Closed chtenb closed 2 years ago
Maybe would need an unsafe
in the name too in case the passed index splits a codepoint in half? Maybe not, I guess that's an implied possibility whenever you have units in the mix.
It's basically a code point version of charAt
, which is in Unsafe
.
I think if you want this unsafe function, then you should just forgo the Maybe
, eg.
-- | Retrieves a code point and the next starting code unit index from a code unit index.
-- | This assumes the index points to the start of the code point, and will throw when out of bounds.
codePointAt :: Int -> String -> Tuple CodePoint Int
codePointAt = ...
There is also a safe charAt
function isn't there? The signature with the Maybe
would return Nothing in case of split code points.
Here is a reference implementation for the JS backend https://github.com/purescript-contrib/purescript-string-parsers/issues/77#issuecomment-1023857966
Is this library also meant for consumption by other backends? I'm not familiar with backends beside JS and I notice that this package contains foreign JS code, which leads me to think that this package is perhaps JS only.

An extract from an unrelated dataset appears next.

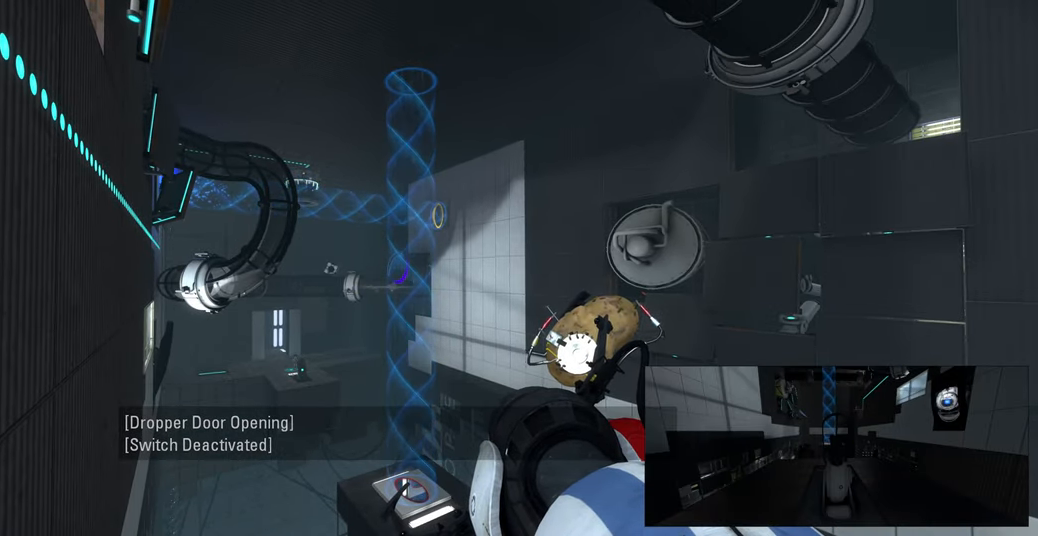
{"keys": [], "mouse": [], "events": []}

I notice that this package contains foreign JS code, which leads me to think that this package is perhaps JS only.
Since this library binds to the platform String type, it's necessarily going to be a lot of FFI.
I personally think it's a little odd to have a safe version of this function since it mixes code unit indexing and code points. If you wanted the most performance, I'd think you could just forgo the checks altogether, and maintain the invariant yourself. It's not clear to me what value this function has on it's own without being used as a low-level primitive for implementing a lazy code-point producer. Maybe that would be a better high-level API that solves the issues in string-parsers?
I personally think it's a little odd to have a safe version of this function since it mixes code unit indexing and code points. If you wanted the most performance, I'd think you could just forgo the checks altogether, and maintain the invariant yourself. It's not clear to me what value this function has on it's own without being used as a low-level primitive for implementing a lazy code-point producer. Maybe that would be a better high-level API that solves the issues in string-parsers?
Fair enough!
I personally think it's a little odd to have a safe version of this function since it mixes code unit indexing and code points. If you wanted the most performance, I'd think you could just forgo the checks altogether, and maintain the invariant yourself.
You can't maintain the invariant yourself because there are corner cases which make it impossible. For example, consider a malformed UTF-16 string which contains only one code unit, and that code unit is half of a surrogate pair. There is no way to read that code point successfully, and no way to know before you read that code point that reading it will fail.
It's not clear to me what value this function has on it's own without being used as a low-level primitive for implementing a lazy code-point producer. Maybe that would be a better high-level API that solves the issues in string-parsers?
string-parsers currently has no FFI functions and we'd like to keep it that way so that any backend which implements strings will also be able to use the string-parsers library.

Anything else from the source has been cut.